- _Task description_: When the word "stage" appears in a line of the data below, list that line.

Saved entries
_ _ _ _ _
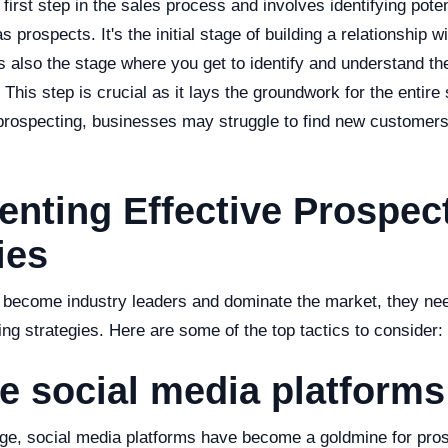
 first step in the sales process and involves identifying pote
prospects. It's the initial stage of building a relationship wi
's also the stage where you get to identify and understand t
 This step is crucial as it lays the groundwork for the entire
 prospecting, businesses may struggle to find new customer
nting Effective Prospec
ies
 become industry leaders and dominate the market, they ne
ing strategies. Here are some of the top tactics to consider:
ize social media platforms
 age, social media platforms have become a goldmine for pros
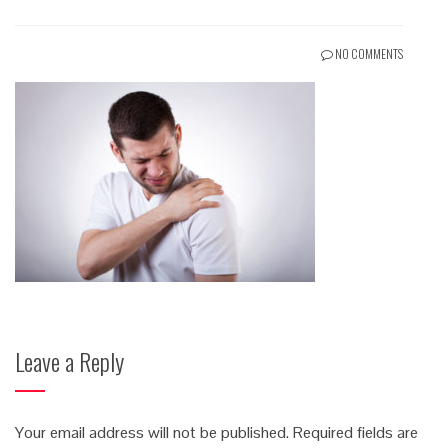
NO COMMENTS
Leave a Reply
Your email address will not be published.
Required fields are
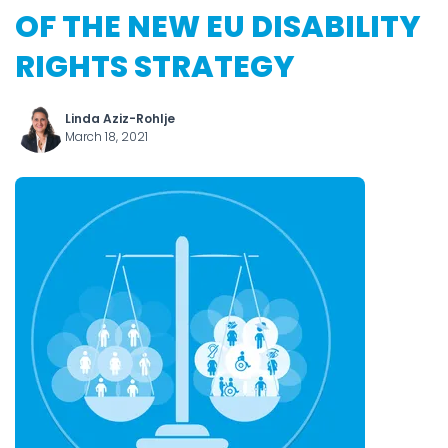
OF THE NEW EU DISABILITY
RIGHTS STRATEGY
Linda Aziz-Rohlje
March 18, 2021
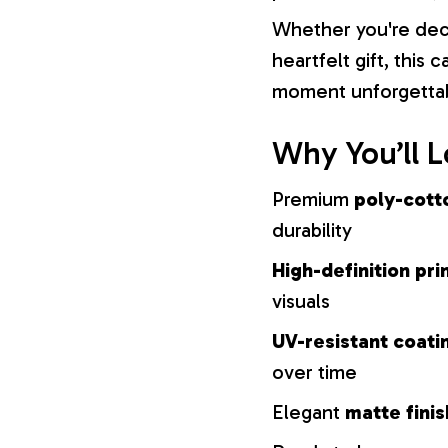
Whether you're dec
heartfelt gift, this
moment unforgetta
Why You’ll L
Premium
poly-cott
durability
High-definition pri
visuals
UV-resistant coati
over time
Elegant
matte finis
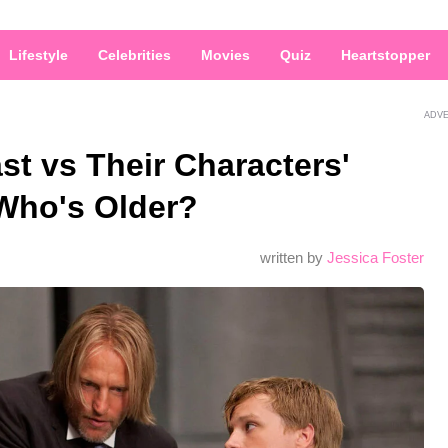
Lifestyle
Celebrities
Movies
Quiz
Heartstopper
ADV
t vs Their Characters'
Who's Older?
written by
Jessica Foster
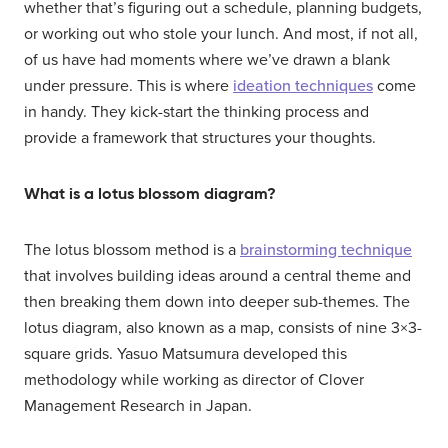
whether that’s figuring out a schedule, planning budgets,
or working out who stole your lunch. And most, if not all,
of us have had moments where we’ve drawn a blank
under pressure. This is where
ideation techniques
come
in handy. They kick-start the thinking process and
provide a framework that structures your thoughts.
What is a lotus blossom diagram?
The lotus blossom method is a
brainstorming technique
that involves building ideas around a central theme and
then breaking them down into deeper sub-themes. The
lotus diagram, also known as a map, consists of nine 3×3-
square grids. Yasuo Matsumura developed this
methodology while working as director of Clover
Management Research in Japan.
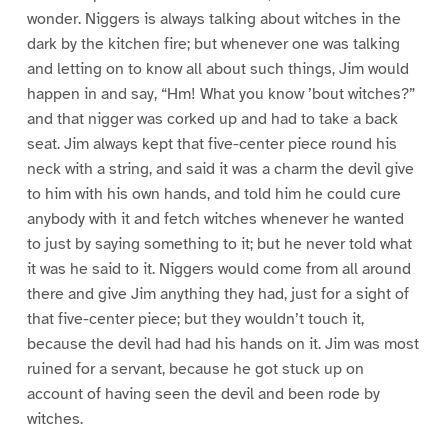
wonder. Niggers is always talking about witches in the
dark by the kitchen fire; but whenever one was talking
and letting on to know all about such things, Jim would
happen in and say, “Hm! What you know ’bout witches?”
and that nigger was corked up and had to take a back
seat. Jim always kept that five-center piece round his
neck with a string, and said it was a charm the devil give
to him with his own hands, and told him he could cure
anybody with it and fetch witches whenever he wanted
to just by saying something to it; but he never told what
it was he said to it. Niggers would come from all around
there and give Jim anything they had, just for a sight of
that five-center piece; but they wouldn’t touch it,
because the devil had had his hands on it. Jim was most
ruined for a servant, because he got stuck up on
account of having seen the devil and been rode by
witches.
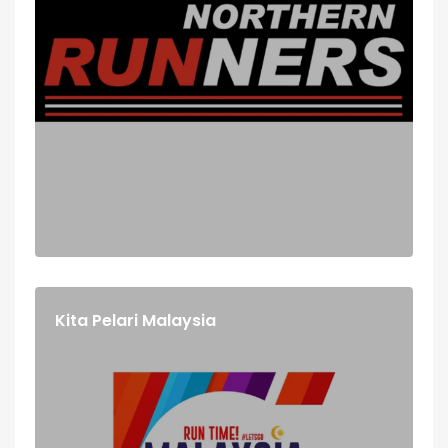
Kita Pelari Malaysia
_ _ _ _ _
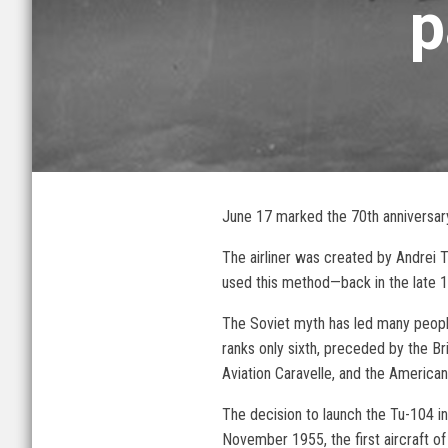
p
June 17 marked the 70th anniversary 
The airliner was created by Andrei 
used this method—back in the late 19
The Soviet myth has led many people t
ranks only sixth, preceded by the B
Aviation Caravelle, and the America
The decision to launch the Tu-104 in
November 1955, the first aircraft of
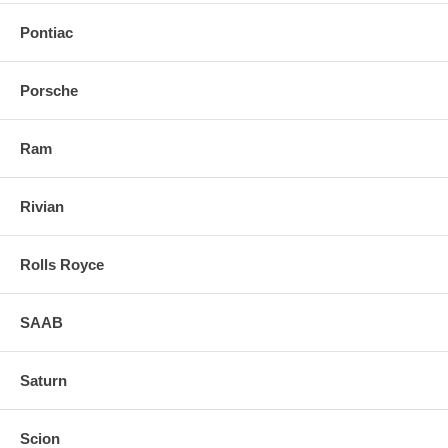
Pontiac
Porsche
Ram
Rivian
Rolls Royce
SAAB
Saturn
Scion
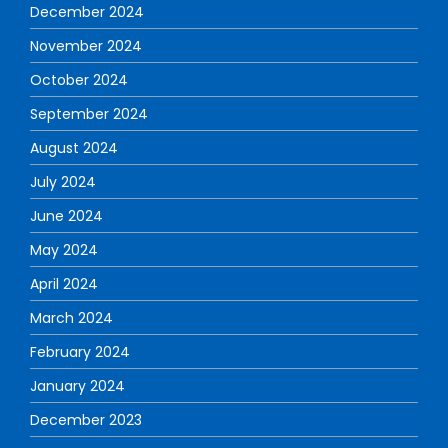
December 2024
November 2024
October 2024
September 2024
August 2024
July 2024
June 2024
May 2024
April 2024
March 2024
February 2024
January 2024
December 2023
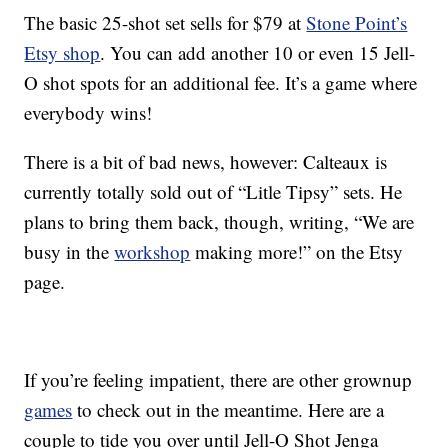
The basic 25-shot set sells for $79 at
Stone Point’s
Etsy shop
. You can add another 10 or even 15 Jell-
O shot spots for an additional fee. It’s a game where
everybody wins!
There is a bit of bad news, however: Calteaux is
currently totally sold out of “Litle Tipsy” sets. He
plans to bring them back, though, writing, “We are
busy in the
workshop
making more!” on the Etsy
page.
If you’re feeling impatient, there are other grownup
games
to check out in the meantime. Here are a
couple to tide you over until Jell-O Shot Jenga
_ _ _ _ _
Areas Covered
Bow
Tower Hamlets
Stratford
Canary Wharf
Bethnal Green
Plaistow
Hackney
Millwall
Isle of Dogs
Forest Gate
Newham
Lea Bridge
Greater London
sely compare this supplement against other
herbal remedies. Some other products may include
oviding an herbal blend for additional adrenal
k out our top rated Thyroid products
_ _ _ _ _
- _Task solution_:
prospects. It's the initial stage of building a relationship wi
's also the stage where you get to identify and understand t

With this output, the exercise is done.